“‘Hen it comes to fiddlin’,” the Chronic Loafer was saying, “they is few men can beat Sam Washin’ton. Why I’ve knowd him to set down at a party at seven at night an’ fiddle till six next mornin’ an’ play a different tune every time.”
“Did you ever hear o’ Hiram Gum?” asked the Patriarch.
“Hiram Gum!” cried the G. A. R. Man. “My father used often to speak o’ him, but he was afore my time. Drowned in the canal.”
“Wonderful, wonderful, I’ve heard tell,” exclaimed the Miller. “I can jest remember seein’ him oncet ’hen I was a wee bit o’ a boy—a leetle man with long hair an’ big eyes an’ a withered arm.”
“Yes, yes,” the old man murmured, beating his stick upon the porch. “An’ a wonderful fiddler was Hiram Gum. They was few ’round these parts could han’le a bow with that man.”

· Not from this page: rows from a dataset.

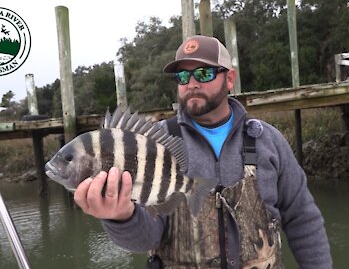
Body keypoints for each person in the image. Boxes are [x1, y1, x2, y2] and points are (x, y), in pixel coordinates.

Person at [74, 35, 333, 268]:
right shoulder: (154, 143)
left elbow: (303, 220)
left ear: (229, 79)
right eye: (183, 77)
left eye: (204, 73)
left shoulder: (268, 140)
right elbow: (146, 239)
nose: (192, 83)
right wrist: (121, 217)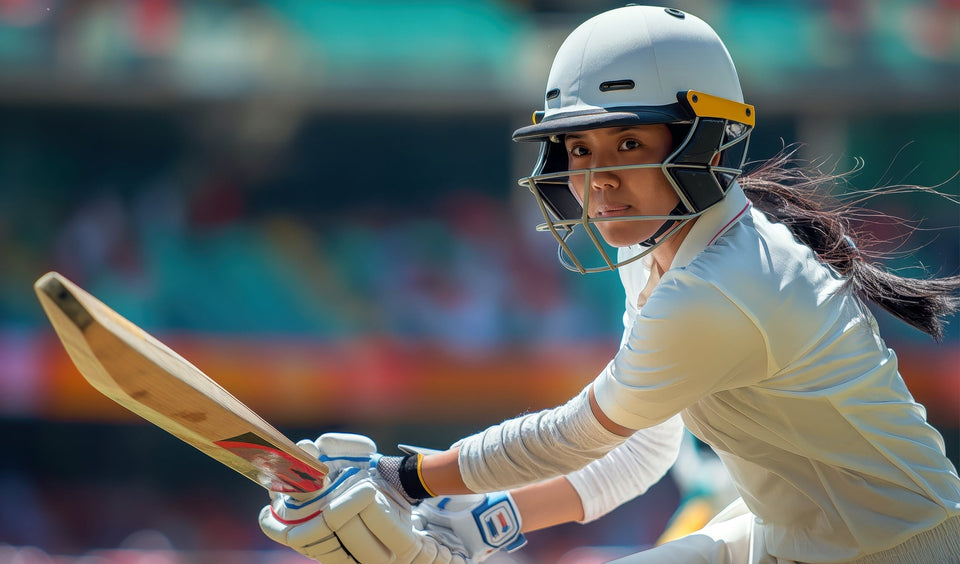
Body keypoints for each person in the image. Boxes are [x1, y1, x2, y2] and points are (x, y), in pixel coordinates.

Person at [258, 5, 960, 563]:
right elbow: (643, 447)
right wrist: (492, 517)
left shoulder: (717, 285)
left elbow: (580, 435)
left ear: (704, 143)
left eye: (628, 144)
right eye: (580, 149)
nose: (597, 180)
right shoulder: (658, 244)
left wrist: (402, 477)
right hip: (788, 531)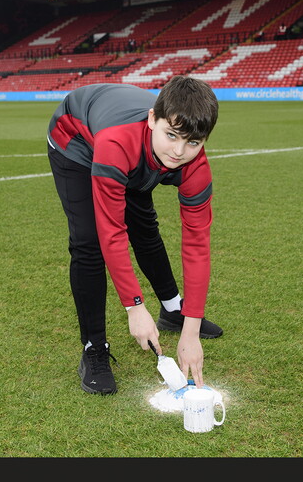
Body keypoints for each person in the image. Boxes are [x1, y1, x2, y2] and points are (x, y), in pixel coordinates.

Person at [46, 75, 223, 395]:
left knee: (145, 226)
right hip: (75, 140)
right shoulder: (117, 146)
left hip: (136, 152)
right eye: (172, 135)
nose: (180, 151)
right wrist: (134, 306)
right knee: (89, 243)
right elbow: (111, 233)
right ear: (153, 119)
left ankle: (173, 311)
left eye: (193, 143)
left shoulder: (194, 166)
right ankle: (93, 348)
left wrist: (192, 330)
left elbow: (197, 245)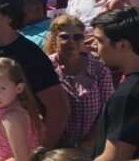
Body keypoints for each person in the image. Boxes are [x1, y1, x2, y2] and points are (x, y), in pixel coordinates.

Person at [0, 0, 70, 149]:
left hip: (22, 150)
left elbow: (59, 109)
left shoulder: (31, 55)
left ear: (9, 17)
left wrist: (40, 152)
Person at [46, 15, 114, 150]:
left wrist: (87, 144)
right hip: (56, 146)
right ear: (54, 39)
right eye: (65, 37)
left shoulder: (99, 69)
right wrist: (63, 142)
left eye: (77, 37)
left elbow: (107, 110)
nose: (72, 41)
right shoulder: (45, 68)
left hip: (93, 146)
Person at [89, 8, 139, 161]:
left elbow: (112, 160)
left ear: (123, 45)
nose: (93, 45)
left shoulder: (128, 95)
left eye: (100, 40)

“But Sam Washin’ton’s the best fiddler they is,” the Loafer interposed emphatically.
“My dear man, Hiram Gum was more’n an earthly fiddler,” the Patriarch retorted. “He hed charms. He knowd words.”

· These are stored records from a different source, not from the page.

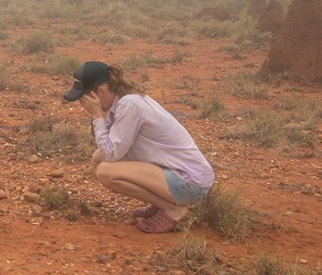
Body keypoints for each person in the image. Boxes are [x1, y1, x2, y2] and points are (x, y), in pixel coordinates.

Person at [63, 61, 215, 233]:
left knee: (105, 171)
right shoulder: (125, 100)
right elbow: (108, 147)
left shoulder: (129, 105)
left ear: (100, 92)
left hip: (190, 183)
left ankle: (173, 209)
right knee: (99, 158)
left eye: (84, 98)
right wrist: (98, 118)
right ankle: (164, 204)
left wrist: (97, 116)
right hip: (179, 172)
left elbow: (112, 152)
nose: (83, 104)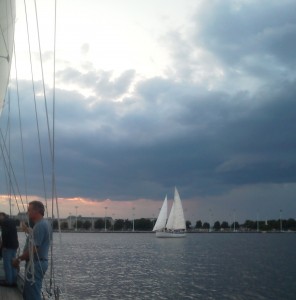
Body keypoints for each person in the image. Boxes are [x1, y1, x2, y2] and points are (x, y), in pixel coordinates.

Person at [12, 201, 52, 300]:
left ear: (36, 211)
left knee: (32, 295)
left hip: (36, 265)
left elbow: (34, 248)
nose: (27, 212)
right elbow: (39, 238)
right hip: (38, 263)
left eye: (29, 210)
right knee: (30, 292)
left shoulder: (40, 226)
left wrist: (19, 259)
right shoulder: (44, 224)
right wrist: (28, 230)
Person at [0, 212, 19, 287]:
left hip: (7, 246)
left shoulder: (4, 222)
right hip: (14, 245)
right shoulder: (11, 221)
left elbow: (4, 234)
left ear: (2, 216)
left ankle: (8, 281)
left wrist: (3, 246)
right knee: (13, 263)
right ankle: (14, 281)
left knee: (7, 264)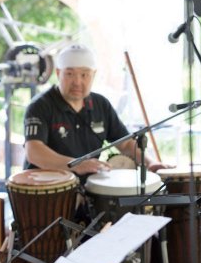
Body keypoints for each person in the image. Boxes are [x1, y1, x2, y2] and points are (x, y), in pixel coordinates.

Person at [24, 43, 168, 178]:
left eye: (84, 74)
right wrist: (77, 164)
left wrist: (150, 162)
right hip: (45, 186)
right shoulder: (40, 106)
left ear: (94, 75)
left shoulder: (101, 104)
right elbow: (34, 151)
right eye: (70, 74)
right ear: (58, 73)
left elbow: (125, 143)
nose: (77, 82)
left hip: (87, 184)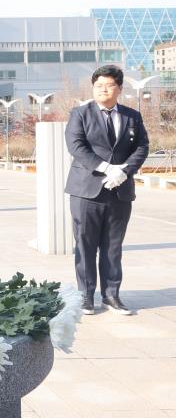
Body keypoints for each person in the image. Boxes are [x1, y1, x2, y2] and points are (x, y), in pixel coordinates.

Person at [65, 65, 149, 315]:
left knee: (113, 245)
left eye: (109, 85)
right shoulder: (80, 114)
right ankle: (86, 296)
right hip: (87, 190)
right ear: (93, 88)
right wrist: (105, 168)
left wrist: (124, 171)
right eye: (99, 85)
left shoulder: (132, 116)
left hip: (120, 190)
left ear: (119, 88)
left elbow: (142, 146)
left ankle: (112, 295)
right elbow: (76, 145)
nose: (103, 89)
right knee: (85, 244)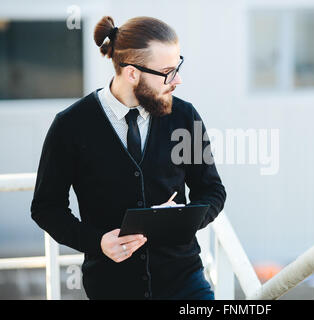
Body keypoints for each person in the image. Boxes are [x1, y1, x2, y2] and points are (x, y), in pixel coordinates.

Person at [30, 15, 226, 300]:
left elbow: (212, 190)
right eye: (168, 71)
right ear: (132, 73)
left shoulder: (185, 117)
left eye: (178, 66)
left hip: (186, 282)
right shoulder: (70, 126)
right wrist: (97, 242)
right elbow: (46, 208)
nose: (178, 80)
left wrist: (183, 219)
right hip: (110, 288)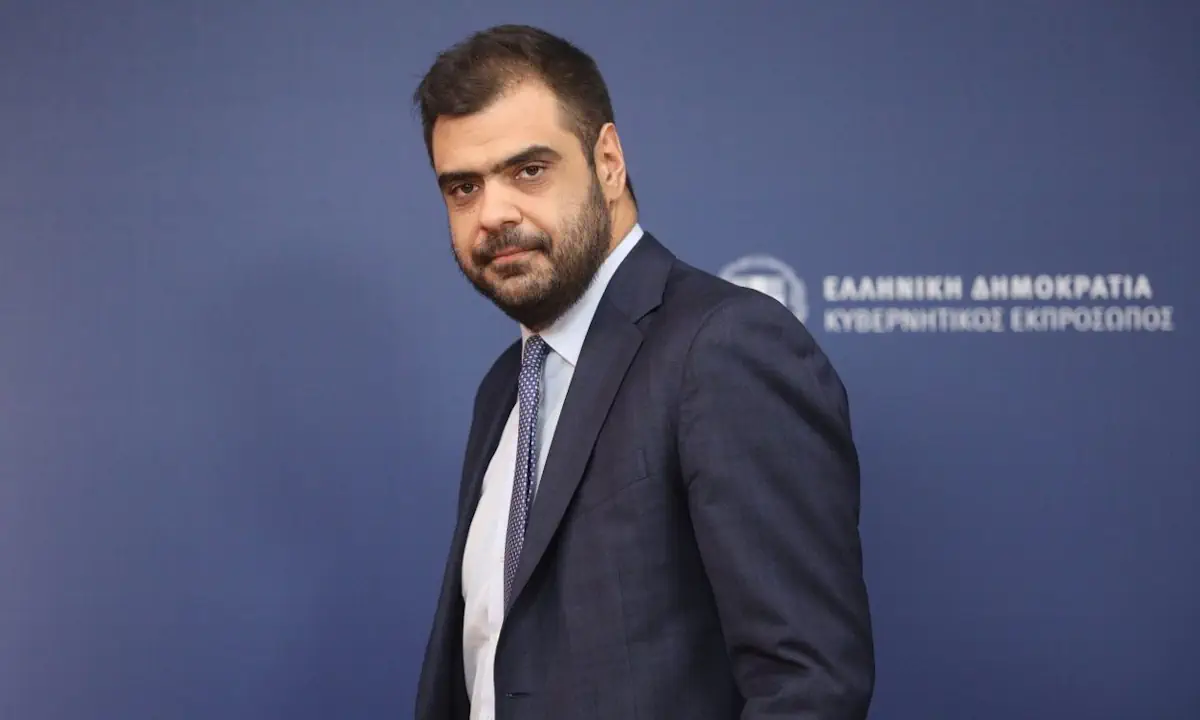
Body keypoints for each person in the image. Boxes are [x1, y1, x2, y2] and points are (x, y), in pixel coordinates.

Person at [412, 24, 874, 720]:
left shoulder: (723, 348)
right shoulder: (505, 386)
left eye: (528, 170)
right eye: (463, 188)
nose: (494, 213)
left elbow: (809, 685)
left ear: (608, 161)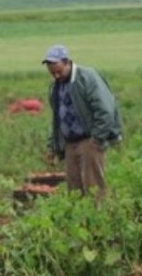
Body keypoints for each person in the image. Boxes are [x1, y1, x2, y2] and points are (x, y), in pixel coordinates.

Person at [43, 44, 122, 196]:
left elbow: (105, 110)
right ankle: (79, 220)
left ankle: (98, 218)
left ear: (67, 62)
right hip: (69, 143)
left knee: (93, 188)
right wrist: (53, 146)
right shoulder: (55, 87)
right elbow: (56, 120)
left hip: (89, 139)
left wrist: (97, 139)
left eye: (59, 71)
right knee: (74, 190)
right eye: (53, 73)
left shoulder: (87, 78)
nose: (56, 76)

“I don’t b’lieve in them charms furder then they ’fect snakes an’ bees.”
“But Hiram Gum was more’n an ord’nary man, an’ I otter know, fer I remember him well. He was leetle, ez the Miller sayd, an’ hed long black hair an’ a red beard that waved all around his neck, an’ big black eyes, an’ cheeks that shined like they was scoured. Then his left arm was all withered an’ wasn’t no use exceptin’ that he could crook it up like an’ work the long fingers on the fiddle-strings. No one knowd how old Hiram was, no more’n they knowd where he come from ’hen he settled up the walley sixty years ago, fer he never sayd. No one ever dast ask him ’bout sech things, fer he’d jest look black an’ say nawthin’, an’ give you sech a glance with them big eyes that you felt all creepy. Aside from that he was allus a pleasant, cheery kind of a man, an’ talked entertainin’, fer he’d traveled a heap.